I'm getting fascinated by how the whole A-list/start-up ecosystem functions. As far as I can make out, it goes like this:
The A-listers travel the conference circuit, accumulating attention. They may have a small foundation grant to live on, like a salesman's base salary. But if so, it's not a huge amount, essentially covering the core expenses of being an A-lister (basic living, airfare, transport, hotels).
The start-up gives the A-lister options, and a small measure of status. In return, the A-lister gives the company a measure of credibility, and some of the accumulated attention.
If the company crashes and burns, as most do, well, the attention and status exchanged was mutually beneficial.
If the company hits big, as happens, but rarely, then it's payday all around.
Have I got it right?
No criticism *at all* implied in this - purely my trying to analyze the mechanics of how it all works, and figure out how dangerous it is for me to be around that game.
Per the WSJ article validating this issue now, it seems to work like a personal version of a venture capital fund. The A-lister has a portfolio of "advisory board memberships", most of which aren't profitable.
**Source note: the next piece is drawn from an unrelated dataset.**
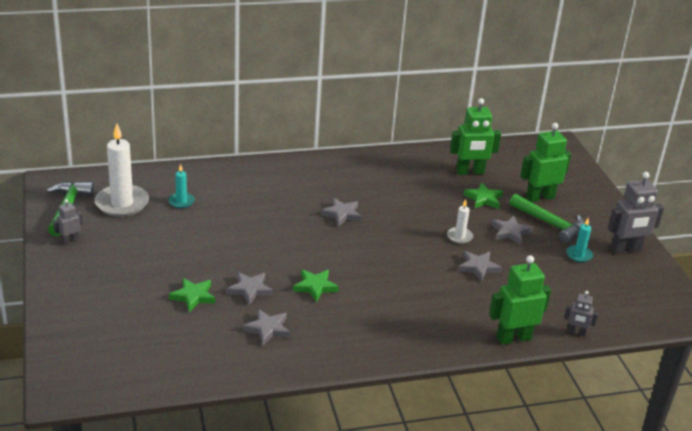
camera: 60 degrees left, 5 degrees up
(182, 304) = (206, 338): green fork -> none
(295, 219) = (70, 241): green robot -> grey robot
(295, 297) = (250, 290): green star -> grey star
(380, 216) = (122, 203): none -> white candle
The few which are profitable, though, make the money for the whole endeavor.
Note this is an expensive game to play, since you basically have to spend all your time pitching and attention-cultivating. And be "connected", to get in on the hot deals (one of my big problems in this game is that I'm just barely "connected" enough to sometimes hear about the hot deals after the fact, but so much baggage that I'll never, ever, get one).
Once again though: Meet the new boss, same as the old boss.
By Seth Finkelstein | posted in cyberblather | on February 09, 2006 10:29 AM (Infothought permalink)
A link you are sure to enjoy:
http://dondodge.typepad.com/the_next_big_thing/2006/02/the_new_way_to_.html
My measured, reasonable take *cough*, from about 14 months ago. Still gets googlenauts by the bucketload surfing in on unsavory keywords, thanks to the juxtaposition of naughty words.
Superficially, your take is valid, but the whole circle-jerk thing doesn't work very well if the 'a-lister' is doing it for mercenary motivations (unless, of course, they are able to fake sincerity. Then they've got it made).